Available data =>

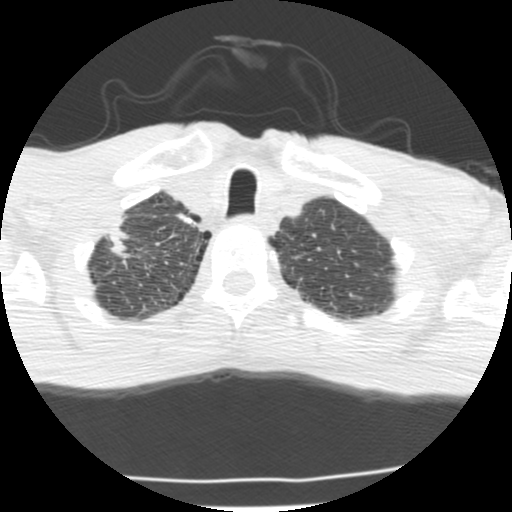
Chest CT (low-dose screening protocol), one axial image. Second annual screen. Lung window (W 1500 / L -600 HU). 120 kVp. 512 × 512 image matrix. Male, age 62 years at enrolment. Current smoker at enrolment.
Lesion marked by an expert reader, bounding box (x1, y1, x2, y2) in pixels: (81, 211, 146, 275). Screening reader's record for this exam (one nodule recorded; not confirmed to be the boxed lesion): non-calcified nodule or mass ≥4 mm, right upper lobe, 23 × 11 mm, spiculated (stellate) margins, soft tissue attenuation, pre-existing on the prior screen: yes. Official screen result: positive, change unspecified: nodule(s) >= 4 mm or enlarging nodule(s), mass(es), or other non-specific abnormalities suspicious for lung cancer. Lung cancer was diagnosed 277 days after this screen: adenocarcinoma, NOS, right upper lobe, poorly differentiated (G3), stage IIA (AJCC 6th edition), 22 mm at pathology.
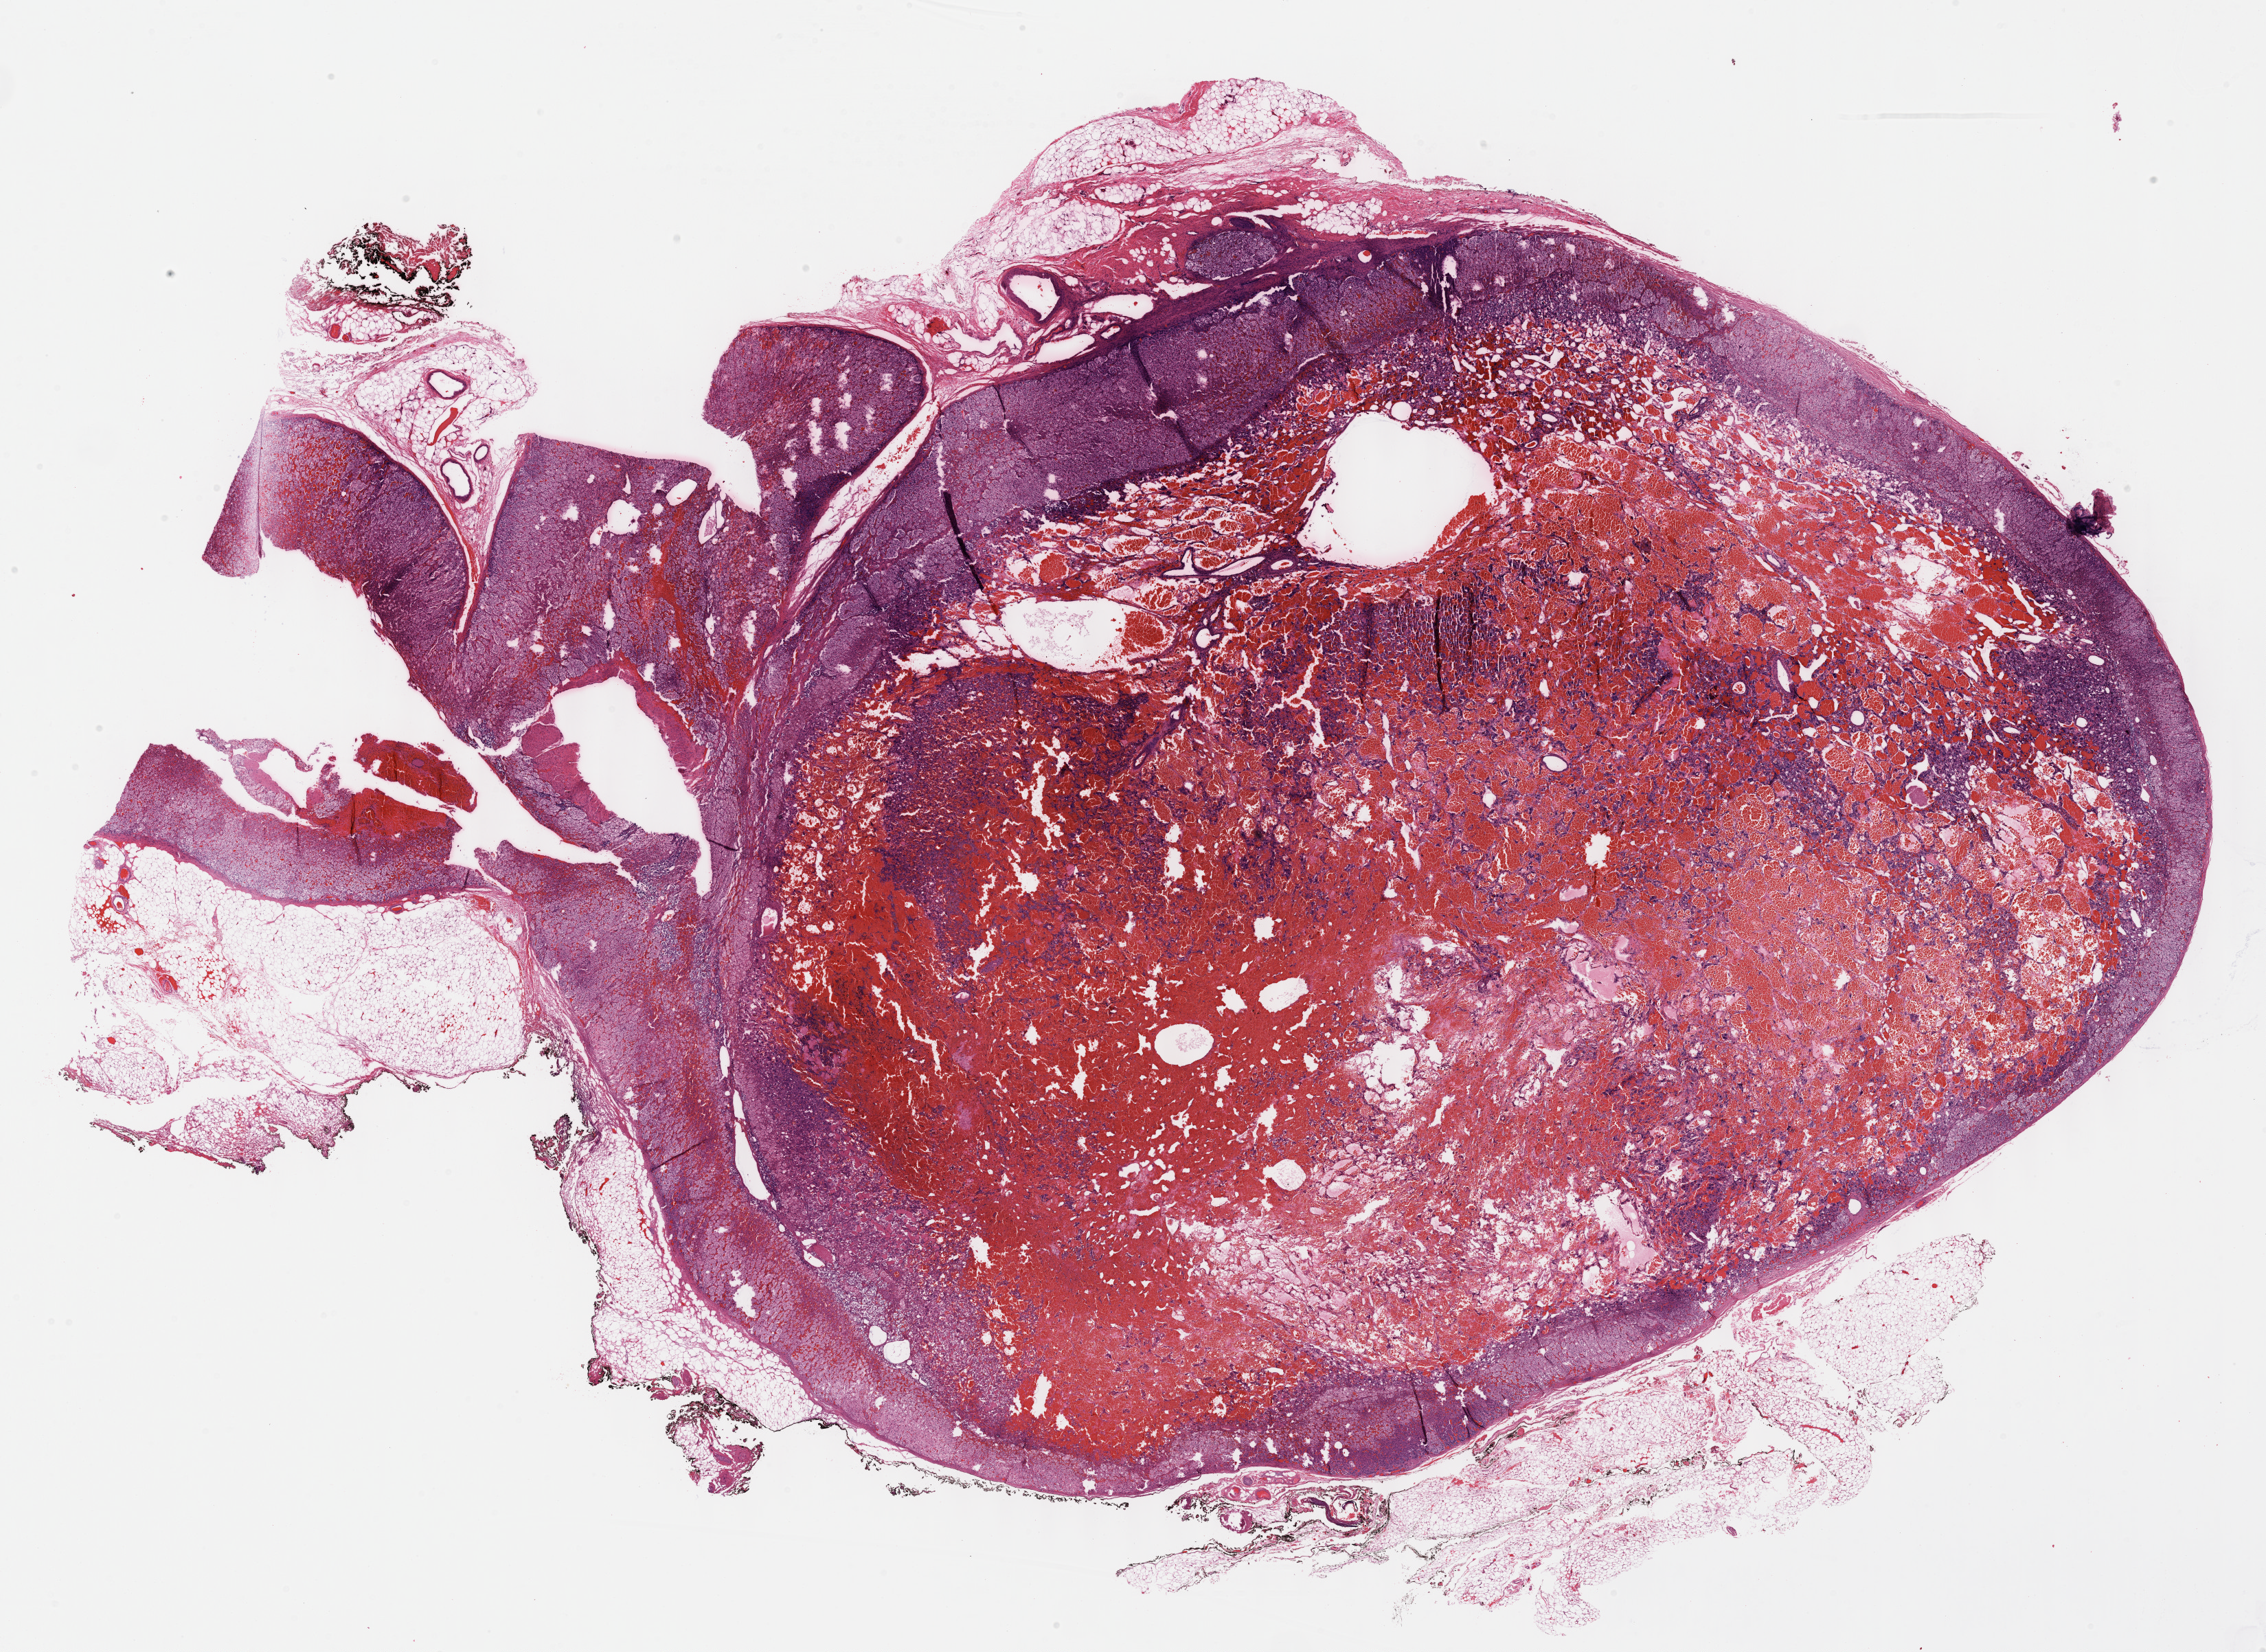
Whole-slide histology image, H&E, a low-resolution overview of the entire scanned area, about 26.7 x 19.4 mm (from a 40x scan), formalin-fixed paraffin-embedded (FFPE) diagnostic section, primary tumour sample from the adrenal gland. Female, age 64 years at initial diagnosis.
Histologic diagnosis: Pheochromocytoma, malignant.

Task directions => Report the number of lines in the listing that hold the string "diagnosis", and nothing else.

Response to the exercise => 2